To Sir with Love

#1

Cecilie and Shelley

Cecilie and Shelley

mystery of mysteries

born from the ocean of boundless generosity

a warm light shining through from the other side


victorious, namgyal  

piercing the mind

deepening, widening, stretching

us into wisdom


his vivid clarity

opening doors invisible to the concealed eye

a knowing engulfs me

teaches me, revealing the healing life force 

and unleashing a vow

of loving kindness

his compassion rides on waves

radiant essence

free

engaged

unlocking what is

and has always been

primordial presence

building confidence 

and wonder


your torch is alive, it is burning, burning, burning

until the fire is without flame

#2

I met Namgyal Rinpoche in 1987, during a time of crisis, and hoped that he could help me heal. In fact, I asked him straight out. I asked him to trust me and to accept me as his student. He said, “Come back in twenty-five years and ask again. In the meantime, just do the work.” I said I would. Thing is, every time I went to do a retreat or came to see him (to do the work), I was physically challenged it seems by just about everything. I don’t know if you ever experienced anything like this, but one time on route to the DCC my car died. On another occasion the transmission broke. Once on Highway 121 the muffler of my car fell off. Another time, I was caught in a snow blizzard and had to drive with the door open along Country Road 2 so I wouldn’t drive into a ditch. 

But, what also happened in those challenging times is that Tara and Vajrasattva visited. They were there on my shoulders, in my rear view, and in my heart — and with focus, interest, and confidence Namgyal and his presence in my mind-stream taught me how to transform arrows into roses. He taught me to dive into struggle with skill and means, and soldier on. He showed me how to develop awareness. 

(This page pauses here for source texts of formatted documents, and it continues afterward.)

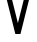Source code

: SplineFontDB: 3.2
FontName: 0001_0001.otf
FullName: Untitled126
FamilyName: Untitled126
Weight: Regular
Copyright: Copyright (c) 2023, yihui
UComments: "2023-3-16: Created with FontForge (http://fontforge.org)"
Version: 001.000
ItalicAngle: 0
UnderlinePosition: -100
UnderlineWidth: 50
Ascent: 800
Descent: 200
InvalidEm: 0
LayerCount: 2
Layer: 0 0 "Back" 1
Layer: 1 0 "Fore" 0
XUID: [1021 906 590844009 9287830]
OS2Version: 0
OS2_WeightWidthSlopeOnly: 0
OS2_UseTypoMetrics: 1
CreationTime: 1678942954
ModificationTime: 1678942954
OS2TypoAscent: 0
OS2TypoAOffset: 1
OS2TypoDescent: 0
OS2TypoDOffset: 1
OS2TypoLinegap: 0
OS2WinAscent: 0
OS2WinAOffset: 1
OS2WinDescent: 0
OS2WinDOffset: 1
HheadAscent: 0
HheadAOffset: 1
HheadDescent: 0
HheadDOffset: 1
OS2Vendor: 'PfEd'
DEI: 91125
Encoding: ISO8859-1
UnicodeInterp: none
NameList: AGL For New Fonts
DisplaySize: -48
AntiAlias: 1
FitToEm: 0
BeginChars: 256 1

StartChar: V
Encoding: 86 86 0
Width: 896
VWidth: 2048
Flags: HW
LayerCount: 2
Fore
SplineSet
636 1024 m 1
 768 1024 l 1
 512 0 l 1
 384 0 l 1
 128 1024 l 1
 260 1024 l 1
 448 272 l 1
 636 1024 l 1
EndSplineSet
EndChar
EndChars
EndSplineFont

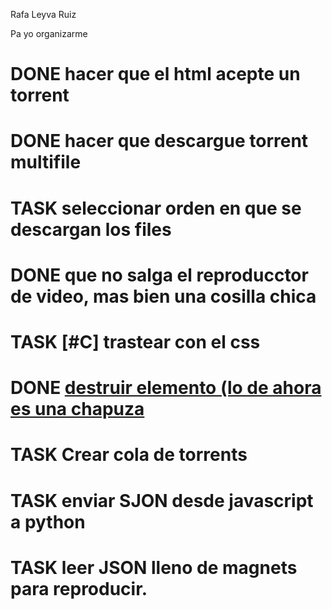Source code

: Rafa Leyva Ruiz

Pa yo organizarme

* DONE hacer que el html acepte un torrent
  CLOSED: [2016-10-17 lun 16:50]
* DONE hacer que descargue torrent multifile
  CLOSED: [2016-10-13 jue 10:53]
* TASK seleccionar orden en que se descargan los files
* DONE que no salga el reproducctor de video, mas bien una cosilla chica
  CLOSED: [2016-10-13 jue 10:53]
* TASK [#C] trastear con el css
* DONE [[https://github.com/feross/webtorrent/issues/942][destruir elemento (lo de ahora es una chapuza]]
  CLOSED: [2016-10-17 lun 16:50]
* TASK Crear cola de torrents
* TASK enviar SJON desde javascript a python
* TASK leer JSON lleno de magnets para reproducir.
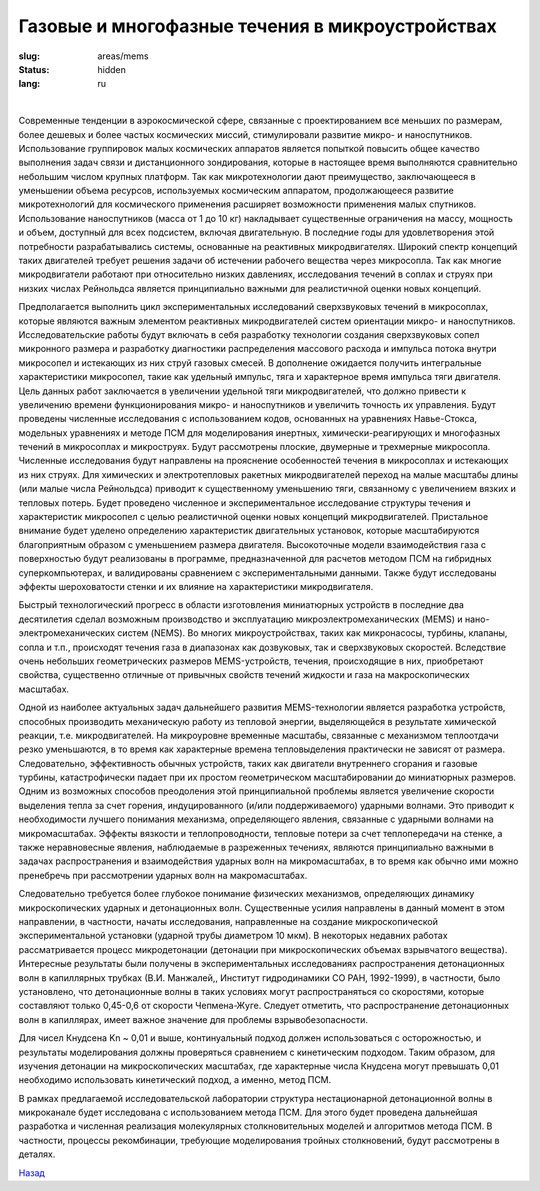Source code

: Газовые и многофазные течения в микроустройствах
------------------------------------------------

:slug: areas/mems
:status: hidden
:lang: ru

|

Современные тенденции в аэрокосмической сфере, связанные с проектированием все меньших по размерам, более дешевых
и более частых космических миссий, стимулировали развитие микро- и наноспутников. Использование группировок малых
космических аппаратов является попыткой повысить общее качество выполнения задач связи и дистанционного зондирования,
которые в настоящее время выполняются сравнительно небольшим числом крупных платформ. Так как микротехнологии дают
преимущество, заключающееся в уменьшении объема ресурсов, используемых космическим аппаратом, продолжающееся
развитие микротехнологий для космического применения расширяет возможности применения малых спутников.
Использование наноспутников (масса от 1 до 10 кг) накладывает существенные ограничения на массу, мощность и объем,
доступный для всех подсистем, включая двигательную. В последние годы для удовлетворения этой потребности
разрабатывались системы, основанные на реактивных микродвигателях. Широкий спектр концепций таких двигателей требует
решения задачи об истечении рабочего вещества через микросопла. Так как многие микродвигатели работают при относительно
низких давлениях, исследования течений в соплах и струях при низких числах Рейнольдса является принципиально важными
для реалистичной оценки новых концепций.

Предполагается выполнить цикл экспериментальных исследований сверхзвуковых течений в микросоплах, которые
являются важным элементом реактивных микродвигателей систем ориентации микро- и наноспутников. Исследовательские
работы будут включать в себя разработку технологии создания сверхзвуковых сопел микронного размера и разработку
диагностики распределения массового расхода и импульса потока внутри микросопел и истекающих из них струй газовых
смесей. В дополнение ожидается получить интегральные характеристики микросопел, такие как удельный импульс, тяга и
характерное время импульса тяги двигателя. Цель данных работ заключается в увеличении удельной тяги микродвигателей, что
должно привести к увеличению времени функционирования микро- и наноспутников и увеличить точность их управления.
Будут проведены численные исследования с использованием кодов, основанных на уравнениях Навье-Стокса, модельных
уравнениях и методе ПСМ для моделирования инертных, химически-реагирующих и многофазных течений в микросоплах и
микроструях. Будут рассмотрены плоские, двумерные и трехмерные микросопла. Численные исследования будут направлены на
прояснение особенностей течения в микросоплах и истекающих из них струях. Для химических и электротепловых ракетных
микродвигателей переход на малые масштабы длины (или малые числа Рейнольдса) приводит к существенному уменьшению
тяги, связанному с увеличением вязких и тепловых потерь. Будет проведено численное и экспериментальное исследование
структуры течения и характеристик микросопел с целью реалистичной оценки новых концепций микродвигателей. Пристальное
внимание будет уделено определению характеристик двигательных установок, которые масштабируются благоприятным
образом с уменьшением размера двигателя. Высокоточные модели взаимодействия газа с поверхностью будут реализованы в
программе, предназначенной для расчетов методом ПСМ на гибридных суперкомпьютерах, и валидированы сравнением с
экспериментальными данными. Также будут исследованы эффекты шероховатости стенки и их влияние на характеристики
микродвигателя.

Быстрый технологический прогресс в области изготовления миниатюрных устройств в последние два десятилетия сделал
возможным производство и эксплуатацию микроэлектромеханических (MEMS) и нано-электромеханических систем (NEMS). Во
многих микроустройствах, таких как микронасосы, турбины, клапаны, сопла и т.п., происходят течения газа в диапазонах как
дозвуковых, так и сверхзвуковых скоростей. Вследствие очень небольших геометрических размеров MEMS-устройств, течения,
происходящие в них, приобретают свойства, существенно отличные от привычных свойств течений жидкости и газа на
макроскопических масштабах.

Одной из наиболее актуальных задач дальнейшего развития MEMS-технологии является разработка устройств, способных
производить механическую работу из тепловой энергии, выделяющейся в результате химической реакции, т.е. микродвигателей.
На микроуровне временные масштабы, связанные с механизмом теплоотдачи резко уменьшаются, в то время как характерные
времена тепловыделения практически не зависят от размера. Следовательно, эффективность обычных устройств, таких как
двигатели внутреннего сгорания и газовые турбины, катастрофически падает при их простом геометрическом масштабировании
до миниатюрных размеров. Одним из возможных способов преодоления этой принципиальной проблемы является увеличение
скорости выделения тепла за счет горения, индуцированного (и/или поддерживаемого) ударными волнами. Это приводит к
необходимости лучшего понимания механизма, определяющего явления, связанные с ударными волнами на микромасштабах.
Эффекты вязкости и теплопроводности, тепловые потери за счет теплопередачи на стенке, а также неравновесные явления,
наблюдаемые в разреженных течениях, являются принципиально важными в задачах распространения и взаимодействия
ударных волн на микромасштабах, в то время как обычно ими можно пренебречь при рассмотрении ударных волн на
макромасштабах.

Следовательно требуется более глубокое понимание физических механизмов, определяющих динамику микроскопических
ударных и детонационных волн. Существенные усилия направлены в данный момент в этом направлении, в частности, начаты
исследования, направленные на создание микроскопической экспериментальной установки (ударной трубы диаметром 10 мкм).
В некоторых недавних работах рассматривается процесс микродетонации (детонации при микроскопических объемах
взрывчатого вещества). Интересные результаты были получены в экспериментальных исследованиях распространения
детонационных волн в капиллярных трубках (В.И. Манжалей,, Институт гидродинамики СО РАН, 1992-1999), в частности, было
установлено, что детонационные волны в таких условиях могут распространяться со скоростями, которые составляют только
0,45-0,6 от скорости Чепмена-Жуге. Следует отметить, что распространение детонационных волн в капиллярах, имеет важное
значение для проблемы взрывобезопасности.

Для чисел Кнудсена Kn ~ 0,01 и выше, континуальный подход должен использоваться с осторожностью, и результаты
моделирования должны проверяться сравнением с кинетическим подходом. Таким образом, для изучения детонации на
микроскопических масштабах, где характерные числа Кнудсена могут превышать 0,01 необходимо использовать кинетический
подход, а именно, метод ПСМ.

В рамках предлагаемой исследовательской лаборатории структура нестационарной детонационной волны в микроканале
будет исследована с использованием метода ПСМ. Для этого будет проведена дальнейшая разработка и численная реализация
молекулярных столкновительных моделей и алгоритмов метода ПСМ. В частности, процессы рекомбинации, требующие
моделирования тройных столкновений, будут рассмотрены в деталях.

.. class:: button small

.. class:: myw

`Назад <../areas.html>`_

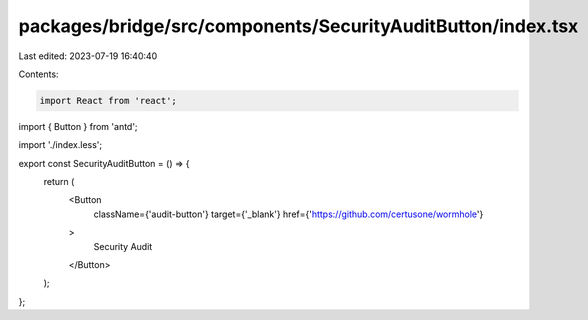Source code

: packages/bridge/src/components/SecurityAuditButton/index.tsx
============================================================

Last edited: 2023-07-19 16:40:40

Contents:

.. code-block:: tsx

    import React from 'react';
import { Button } from 'antd';

import './index.less';

export const SecurityAuditButton = () => {
  return (
    <Button
      className={'audit-button'}
      target={'_blank'}
      href={'https://github.com/certusone/wormhole'}
    >
      Security Audit
    </Button>
  );
};


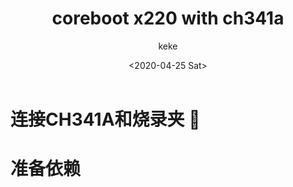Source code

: #+title: coreboot x220 with ch341a
#+author: keke
#+email: liushike1997@gmail.com
#+date: <2020-04-25 Sat>
#+export_file_name: ~/keke-cute.github.io/blog/coreboot.html
#+options: creator:t author:t
* 连接CH341A和烧录夹 🔗
  [[https://s1.ax1x.com/2020/04/25/Jyiyxe.jpg]]
* 准备依赖
  
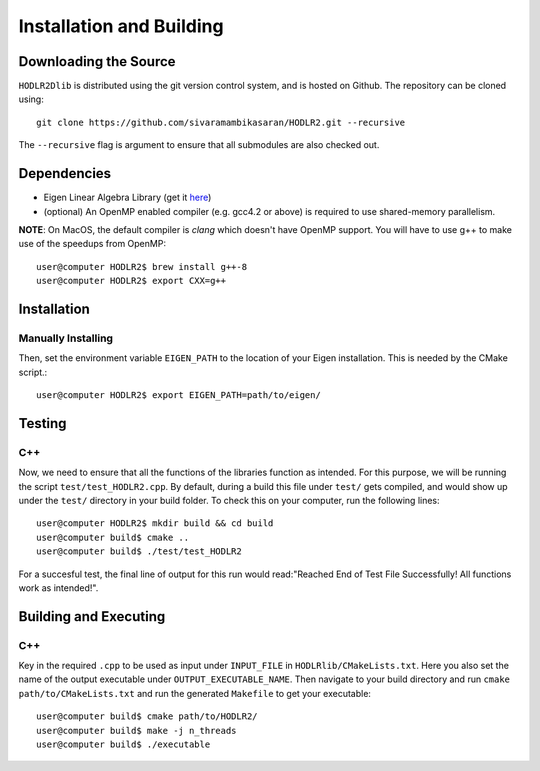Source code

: *************************
Installation and Building
*************************

Downloading the Source
-----------------------

:math:`\texttt{HODLR2Dlib}` is distributed using the git version control system, and is hosted on Github. The repository can be cloned using::

    git clone https://github.com/sivaramambikasaran/HODLR2.git --recursive

The ``--recursive`` flag is argument to ensure that all submodules are also checked out.

Dependencies
-------------

- Eigen Linear Algebra Library (get it `here <https://bitbucket.org/eigen/eigen/>`_)
- (optional) An OpenMP enabled compiler (e.g. gcc4.2 or above) is required to use shared-memory parallelism.

**NOTE**: On MacOS, the default compiler is `clang` which doesn't have OpenMP support. You will have to use g++ to make use of the speedups from OpenMP::

    user@computer HODLR2$ brew install g++-8
    user@computer HODLR2$ export CXX=g++

Installation
-------------

Manually Installing
^^^^^^^^^^^^^^^^^^^

Then, set the environment variable ``EIGEN_PATH`` to the location of your Eigen installation. This is needed by the CMake script.::

    user@computer HODLR2$ export EIGEN_PATH=path/to/eigen/


Testing
-------

C++
^^^

Now, we need to ensure that all the functions of the libraries function as intended. For this purpose, we will be running the script ``test/test_HODLR2.cpp``. By default, during a build this file under ``test/`` gets compiled, and would show up under the ``test/`` directory in your build folder. To check this on your computer, run the following lines::

    user@computer HODLR2$ mkdir build && cd build
    user@computer build$ cmake ..
    user@computer build$ ./test/test_HODLR2

For a succesful test, the final line of output for this run would read:"Reached End of Test File Successfully! All functions work as intended!".


Building and Executing
----------------------

C++
^^^

Key in the required ``.cpp`` to be used as input under ``INPUT_FILE`` in ``HODLRlib/CMakeLists.txt``. Here you also set the name of the output executable under ``OUTPUT_EXECUTABLE_NAME``. Then navigate to your build directory and run ``cmake path/to/CMakeLists.txt`` and run the generated ``Makefile`` to get your executable::

    user@computer build$ cmake path/to/HODLR2/
    user@computer build$ make -j n_threads
    user@computer build$ ./executable
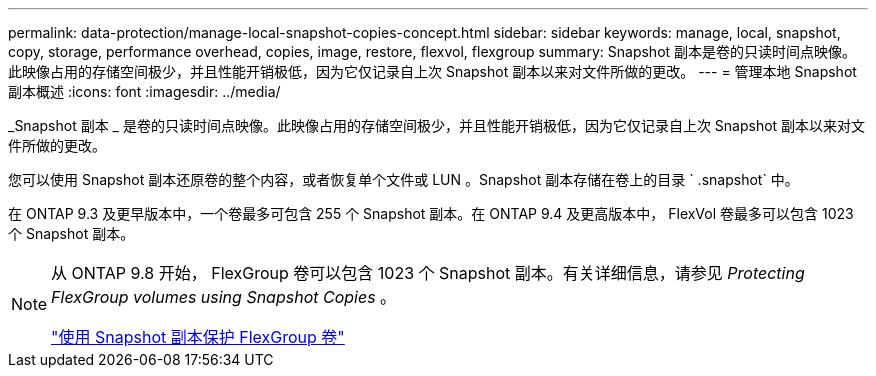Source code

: ---
permalink: data-protection/manage-local-snapshot-copies-concept.html 
sidebar: sidebar 
keywords: manage, local, snapshot, copy, storage, performance overhead, copies, image, restore, flexvol, flexgroup 
summary: Snapshot 副本是卷的只读时间点映像。此映像占用的存储空间极少，并且性能开销极低，因为它仅记录自上次 Snapshot 副本以来对文件所做的更改。 
---
= 管理本地 Snapshot 副本概述
:icons: font
:imagesdir: ../media/


[role="lead"]
_Snapshot 副本 _ 是卷的只读时间点映像。此映像占用的存储空间极少，并且性能开销极低，因为它仅记录自上次 Snapshot 副本以来对文件所做的更改。

您可以使用 Snapshot 副本还原卷的整个内容，或者恢复单个文件或 LUN 。Snapshot 副本存储在卷上的目录 ` .snapshot` 中。

在 ONTAP 9.3 及更早版本中，一个卷最多可包含 255 个 Snapshot 副本。在 ONTAP 9.4 及更高版本中， FlexVol 卷最多可以包含 1023 个 Snapshot 副本。

[NOTE]
====
从 ONTAP 9.8 开始， FlexGroup 卷可以包含 1023 个 Snapshot 副本。有关详细信息，请参见 _Protecting FlexGroup volumes using Snapshot Copies_ 。

https://docs.netapp.com/ontap-9/topic/com.netapp.doc.pow-fg-mgmt/GUID-45B9499B-686A-4872-B3D9-89B05FF1C0F9.html["使用 Snapshot 副本保护 FlexGroup 卷"]

====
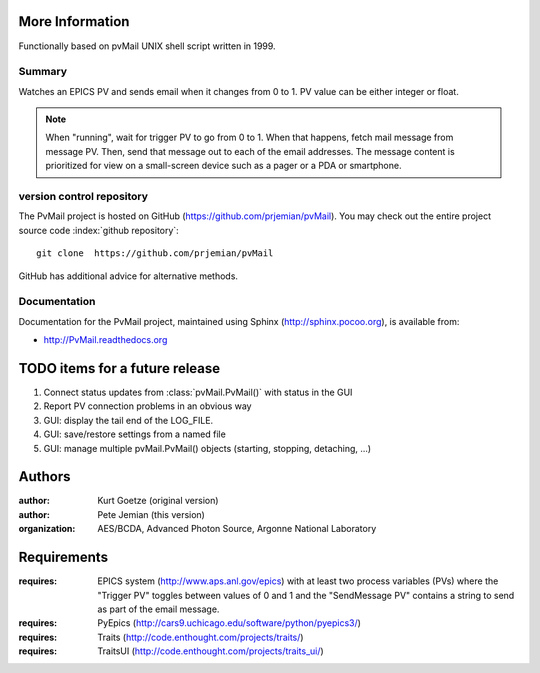 
More Information
################

Functionally based on pvMail UNIX shell script written in 1999.

Summary
*******

Watches an EPICS PV and sends email when it changes from 0 to 1.
PV value can be either integer or float.

.. note::
   When "running", wait for trigger PV to go from 0 to 1.  When that
   happens, fetch mail message from message PV.  Then, send that
   message out to each of the email addresses.  The message 
   content is prioritized for view on a small-screen device such 
   as a pager or a PDA or smartphone.


.. _svn.repo:

version control repository
**************************

The PvMail project is hosted on GitHub (https://github.com/prjemian/pvMail).
You may check out the entire project source code 
:index:`github repository`::

	git clone  https://github.com/prjemian/pvMail

GitHub has additional advice for alternative methods.


Documentation
*************

.. index:: 
    PvMail project

Documentation for the PvMail project, 
maintained using Sphinx (http://sphinx.pocoo.org),
is available from:

* http://PvMail.readthedocs.org


.. index:: TODO items

.. _TODO:

TODO items for a future release
###############################

#. Connect status updates from :class:`pvMail.PvMail()` with status in the GUI
#. Report PV connection problems in an obvious way
#. GUI: display the tail end of the LOG_FILE.
#. GUI: save/restore settings from a named file
#. GUI: manage multiple pvMail.PvMail() objects (starting, stopping, detaching, ...)


Authors
#######

:author: Kurt Goetze (original version)
:author: Pete Jemian (this version)
:organization: AES/BCDA, Advanced Photon Source, Argonne National Laboratory



Requirements
############

:requires: EPICS system (http://www.aps.anl.gov/epics) 
    with at least two process variables (PVs)
    where the "Trigger PV" toggles between values of 0 and 1
    and the "SendMessage PV" contains a string to send as part of 
    the email message.
:requires: PyEpics (http://cars9.uchicago.edu/software/python/pyepics3/)
:requires: Traits (http://code.enthought.com/projects/traits/)
:requires: TraitsUI (http://code.enthought.com/projects/traits_ui/)

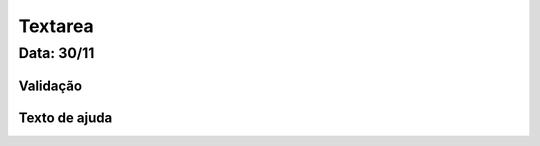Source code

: ===========================
Textarea
===========================


---------------
Data: 30/11
---------------



Validação
----------------



Texto de ajuda
-----------------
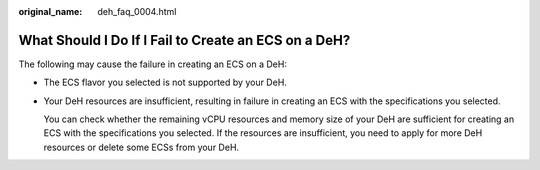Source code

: :original_name: deh_faq_0004.html

.. _deh_faq_0004:

What Should I Do If I Fail to Create an ECS on a DeH?
=====================================================

The following may cause the failure in creating an ECS on a DeH:

-  The ECS flavor you selected is not supported by your DeH.

-  Your DeH resources are insufficient, resulting in failure in creating an ECS with the specifications you selected.

   You can check whether the remaining vCPU resources and memory size of your DeH are sufficient for creating an ECS with the specifications you selected. If the resources are insufficient, you need to apply for more DeH resources or delete some ECSs from your DeH.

Then one day I realized we are the dharma, there is no separation — there are only sustained or unsustained moments of recognition. What a precious gift. It has been more than twenty-five years and he did accept me completely as his student — and for this I will always have unending love, gratitude, and devotion.

#3

It was 1989, during the third year of the academy at the Dharma Centre, and I was honoured one day with a request to prepare a special breakfast for my beloved teacher, Namgyal Rinpoche, as his birthday was nearing. I took pride in preparing everything perfectly. Spices just so. Konji cooked as requested. Ready for delivery. With that done, I went for a walk to prepare my mind before class, and on the way Pride decided to come along on the walk with me. As always, class was luminous; I was bright, clear, and in a loving state thinking that this was the perfect moment, the perfect place. I was in love with love, and ready to awaken (ha!). At the end of that class, Namgyal Rinpoche invited some people to dinner at his home. I had witnessed this invitation many times before. But he didn’t invite me!

As I walked back to the main house, Desire and Clinging decided to came along for the walk. And then, Jealousy joined us. By then, I had a whole group of friends on that walk! As I got nearer to the main house, Anger joined, walking by my side, and though I tried to shoo them all away they remained. I kept repeating the question ‘why doesn’t he ever invite me?' 

At that very moment, Terry and Rinpoche pulled up in the Toyota, opened the window of the car and waved me over. Rinpoche said, “Shelley, if you want to come for dinner you will have to learn to ask. If you want something you need to speak up.” I stood there in silence, amazed. I took a deep breath and asked, “Sir, may I come for dinner?” “Yes," he said, "come tonight and choose two friends to bring with you.” 

Now I walked away with Generosity by my side. I chose two new students who had never been to the DCC before and who I knew were eager to meet Namgyal Rinpoche. Generosity and the karmic seeding of that choice have since sprouted in numerous and uncountable ways, as the future has revealed. My beloved teacher was unravelling threads of a weaving already sewn. I celebrate your birthday today and always.